Sasti mendatangi meja Refki untuk yang keempat kalinya. Kali ini ia tidak akan kembali ke meja sebelum desain konten hari ini selesai. Social media specialist mana yang tidak panik kontennya belum siap tiga puluh menit sebelum jadwal naik?
“Ki, lama banget, sih?” Sasti tidak bisa menyembunyikan ekspresi kesalnya.
“Sabar. Lo ngasih revisinya banyak banget!”
“Kan udah dibilang kontennya harus naik jam lima.” Sasti melirik jam di tangan kirinya. 16:31. “Lagian udah dikasih brief masih aja salah.”
“Brief-nya nggak jelas dari awal.” Refki sama sekali tidak menoleh ke lawan bicara. Perhatiannya tetap fokus pada layar PC, tapi meladeni Sasti adalah sebuah keharusan. Karena ia merasa kendala yang terjadi bukan penuh atas kesalahannya.

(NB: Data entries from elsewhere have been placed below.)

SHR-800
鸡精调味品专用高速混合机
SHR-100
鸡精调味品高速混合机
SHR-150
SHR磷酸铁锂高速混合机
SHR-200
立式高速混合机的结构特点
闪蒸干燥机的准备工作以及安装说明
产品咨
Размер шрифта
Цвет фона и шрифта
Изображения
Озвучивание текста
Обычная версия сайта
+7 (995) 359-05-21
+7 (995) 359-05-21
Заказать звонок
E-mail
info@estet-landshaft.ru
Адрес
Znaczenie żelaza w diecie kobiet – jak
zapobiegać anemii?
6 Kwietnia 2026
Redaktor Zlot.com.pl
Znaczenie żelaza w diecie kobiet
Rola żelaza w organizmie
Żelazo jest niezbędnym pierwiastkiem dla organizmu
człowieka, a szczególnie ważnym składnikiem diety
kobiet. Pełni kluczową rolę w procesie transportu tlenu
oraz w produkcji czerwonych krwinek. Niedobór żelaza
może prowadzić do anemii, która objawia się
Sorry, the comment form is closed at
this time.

Sasti sedikit tidak terima hasil kerjanya dibilang tidak jelas. “Makanya kalau kirim draft jangan mepet, biar bisa dicek dulu.”
“Siapa suruh atur deadline-nya salah.”
Sasti menghela napas pendek. Kesalahan di awal emang ada apa dirinya dalam mengatur tanggal posting yang mundur satu minggu dari yang seharusnya. Sasti sudah mengkonfirmasi dari tiga hari yang lalu, tapi Refki baru memberikan draft-nya jam tiga sore tadi.
Jadi Sasti tidak bisa melakukan pembelaan lagi.
Sepuluh menit berlalu, Refki meminta Sasti untuk mengecek desainnya terlebih dahulu. Kali ini ia menoleh ke arah wajah serius Sasti. “Tuh. Apa yang kurang?”
“Warna tulisan headline-nya boleh diganti nggak? Ungu, misal?” intonasi suara Sasti sudah lebih tenang.
“Ungu? Nggak cocoklah!”
“Ya apa kek, gitu? Yang lebih eye catchy?”
Refki mengganti tulisannya dengan warna yang lebih cocok dengan tema yang digunakan, lalu memberikan sedikit efek.
“Ukurannya terlalu kecil nggak, sih?”
Kali ini Refki yang menghelas napas. Tanpa banyak bicara ia mengikuti instruksi tersebut.
“Ih, bukan judulnya! Bagian bawahnya maksud gue.”
“Siram pakai soda api aja, Ki!” celetuk Mas Heru, salah satu senior mereka yang menyimak keributan di meja Refki. “Sekali-kali mah gak apa-apa.”
“Emangnya aku WC mampet?!!” Sasti mencibir, lalu ia membela diri. “Lagian main diganti aja.”
“Ya lo nggak bilang mana yang diganti. Dasar Gen Z!” sahut Mas Heru. Tampaknya Refki sudah tidak perlu ikut berkomentar kalau sudah ada seniornya itu.
“Dia juga Gen Z.” Sasti menunjuk Refki sedang mengotak-atik desainnya. “Kok jadi Mas Heru yang emosi, sih?”
“Gue jubirnya Refki kalau dia tiba-tiba kicep desainnya dicecar kayak gitu.”
Mas Heru pasti sudah tidak asing melihat pemandangan seperti ini yang sering terjadi. Si social media specialist yang nangkring di meja graphic designer sampai desainnya selesai. Kadang tugasnya menengahi kalau sudah berdebat, tapi lebih sering mengompori.
“Coba cek lagi.” Refki kembali meminta Sasti untuk mengecek.